Hacker News new | ask | show | jobs
by mturmon 3093 days ago
Following a gradient is smarter than trial and error. You can make an argument that, in high-dimensional parameter spaces, it’s hard to do better (because, gradient descent is linear in the number of dimensions).

Ordinary Metropolis-Hastings, for example, is closer to trial and error.

2 comments

> You can make an argument that, in high-dimensional parameter spaces, it’s hard to do better (because, gradient descent is linear in the number of dimensions).

Nitpick: If you're interested in solving optimisation problems, it's very easy to do better than gradient descent. Gradient descent performs very poorly when the directional curvature of the objective function varies too much with the direction. Newton's method, quasi-Newton methods, and nonlinear conjugate gradient are some of the more ingenious, beautiful, and clean ways; there are also some dirty, hacky ways to go.

It is a little bit interesting that fancier optimisation algorithms than gradient descent are unnecessary or unhelpful in some large-scale applications.

You mention Newton’s method, but of course that requires second order information which, as I mentioned, is not generally workable in high dimensions. You have to be careful with quasi-Newton methods like conjugate gradient for the same reason.
> You mention Newton’s method, but of course that requires second order information which, as I mentioned, is not generally workable in high dimensions.

Why would you say that second-order information is "not generally workable in high dimensions"? We regularly run Newton's method on problems with tens of millions of variables today.

And Newton's method isn't the only way to use second-order information. It is easy to access, for example, Hessian-times-vector information using the same reverse-mode differentiation that's so popular today, using only a constant factor more time.

> You have to be careful with quasi-Newton methods like conjugate gradient for the same reason.

What reason, exactly, is that?

I meant, in general settings (ie, no special problem structure), that you need full Hessians for Newton’s method.

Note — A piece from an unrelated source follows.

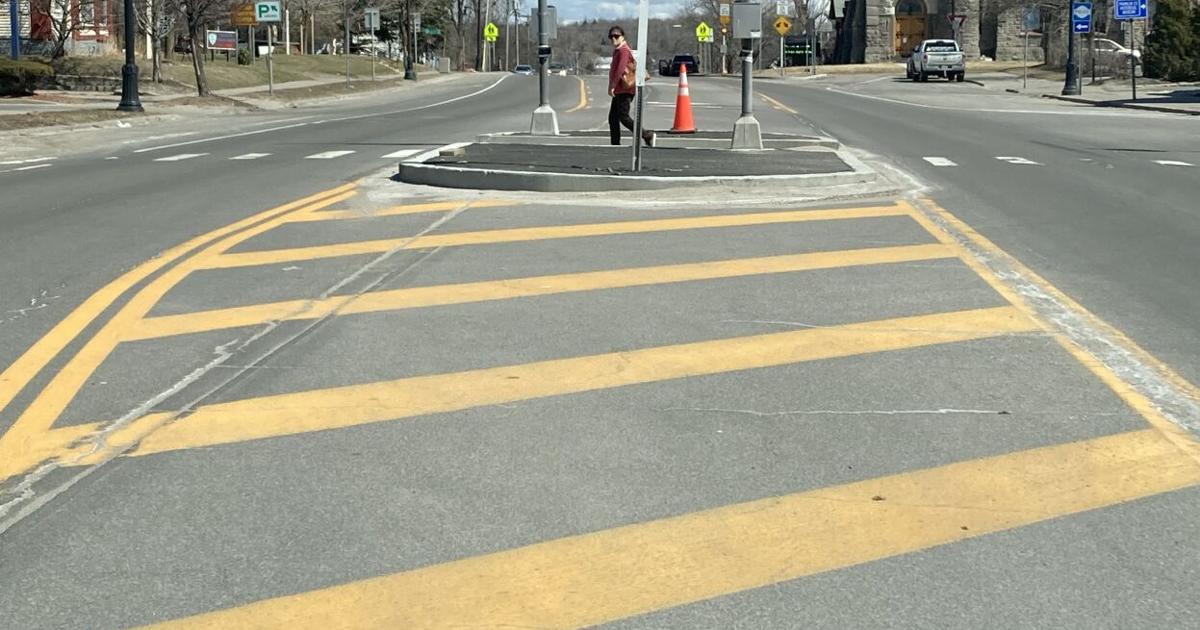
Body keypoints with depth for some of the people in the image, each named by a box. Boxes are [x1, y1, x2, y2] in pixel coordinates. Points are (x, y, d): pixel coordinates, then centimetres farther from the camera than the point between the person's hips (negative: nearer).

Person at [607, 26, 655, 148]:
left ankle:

And, regarding conjugate gradient, in (non-DL) settings that I’m used to, that for good results you need preconditioners which are also second order.

Could you provide a reference to a 10^7 size problem that is being optimized with Newton’s method? I’d be indebted.

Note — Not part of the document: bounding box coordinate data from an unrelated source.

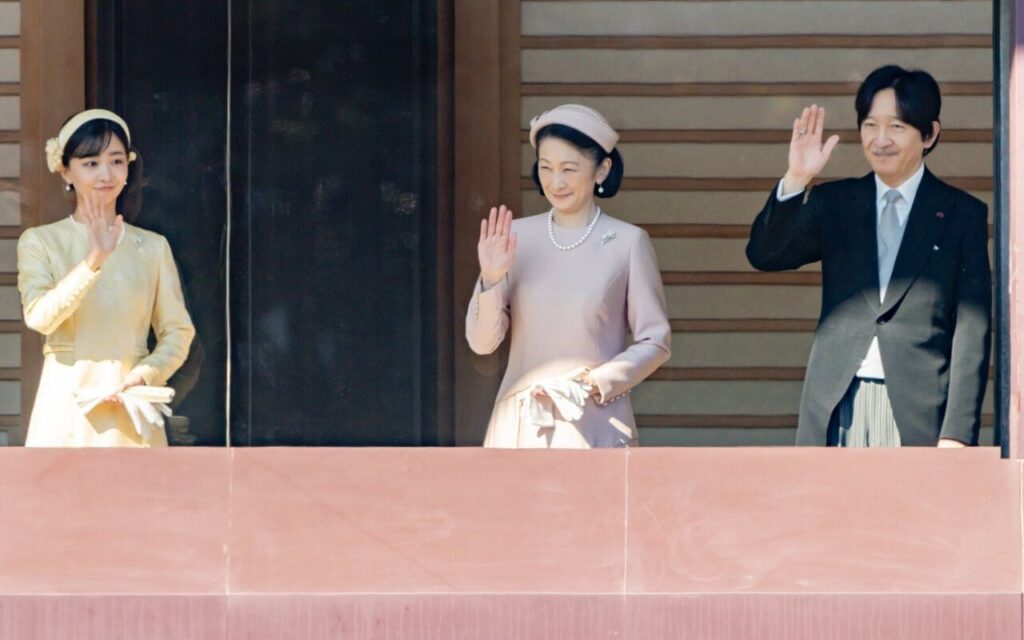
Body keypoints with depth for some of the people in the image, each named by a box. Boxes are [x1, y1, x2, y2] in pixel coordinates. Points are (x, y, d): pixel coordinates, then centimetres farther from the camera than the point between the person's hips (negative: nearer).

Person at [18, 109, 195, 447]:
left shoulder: (152, 248, 9)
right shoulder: (41, 242, 4)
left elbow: (178, 331, 8)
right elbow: (39, 316, -12)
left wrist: (146, 374, -11)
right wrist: (93, 261, -23)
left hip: (130, 413, 1)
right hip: (66, 411, -1)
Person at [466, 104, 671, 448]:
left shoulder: (628, 243, -2)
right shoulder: (518, 237, 6)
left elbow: (655, 342, 2)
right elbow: (481, 341, 4)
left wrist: (594, 382, -10)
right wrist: (491, 279, -12)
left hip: (593, 428, -2)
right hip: (520, 425, 2)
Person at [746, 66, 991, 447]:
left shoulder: (962, 214, 6)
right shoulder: (834, 203, 13)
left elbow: (972, 331, 2)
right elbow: (764, 255, 0)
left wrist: (957, 432, -6)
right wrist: (795, 181, -15)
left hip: (918, 412, -2)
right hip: (838, 411, 2)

> I meant, in general settings (ie, no special problem structure), that you need full Hessians for Newton’s method. And, regarding conjugate gradient, in (non-DL) settings that I’m used to, that for good results you need preconditioners which are also second order.

Yep, but often sparsity is present or the objective function is reasonably well-behaved. The former can save straight Newton; the latter will make nonlinear CG or quasi-Newton methods converge rapidly. (Quasi-Newton methods build a simple model of the Hessian from gradient and step information, usually using repeated low-rank modifications of a diagonal matrix. There are variants, like L-BFGS, that have an explicit, tunable limit on the number of additional vectors to be stored. This work really well for some reason---usually far better than gradient descent, and almost never more than a small constant factor slower)

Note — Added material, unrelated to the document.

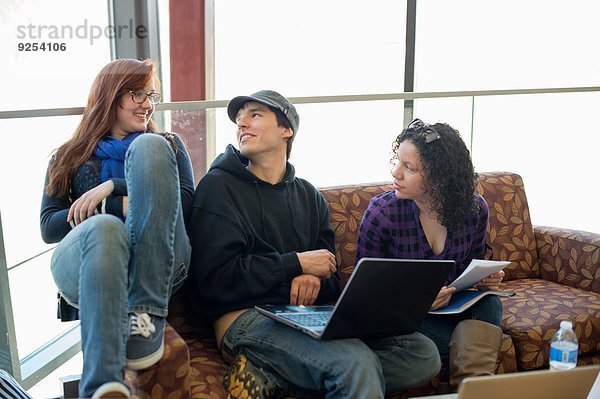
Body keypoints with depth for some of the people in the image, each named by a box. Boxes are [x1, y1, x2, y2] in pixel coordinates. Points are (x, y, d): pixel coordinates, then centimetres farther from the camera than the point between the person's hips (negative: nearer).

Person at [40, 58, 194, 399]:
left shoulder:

> Could you provide a reference to a 10^7 size problem that is being optimized with Newton’s method? I’d be indebted.

Interior-point methods for linear programming form the Hessian of a barrier function at each iteration, then (sparse) Cholesky factorise it, then do a few backsolves to find a search direction. (Special hacks generally go into these "few backsolves" to speed convergence.) This is a damped Newton method. Commercial implementations include CPLEX, Gurobi, and MOSEK; there are a great many less-commercial implementations as well.

Chih-Jen Lin's LIBLINEAR uses a truncated Newton method (solve Hessian*direction=gradient by linear conjugate gradient, stopping early when sufficient accuracy has been obtained to take a step) to create linear classifiers for data.

> because, gradient descent is linear in the number of dimensions

Yes, but increasing dimensions does not mean the manifold of the problem space increases the same.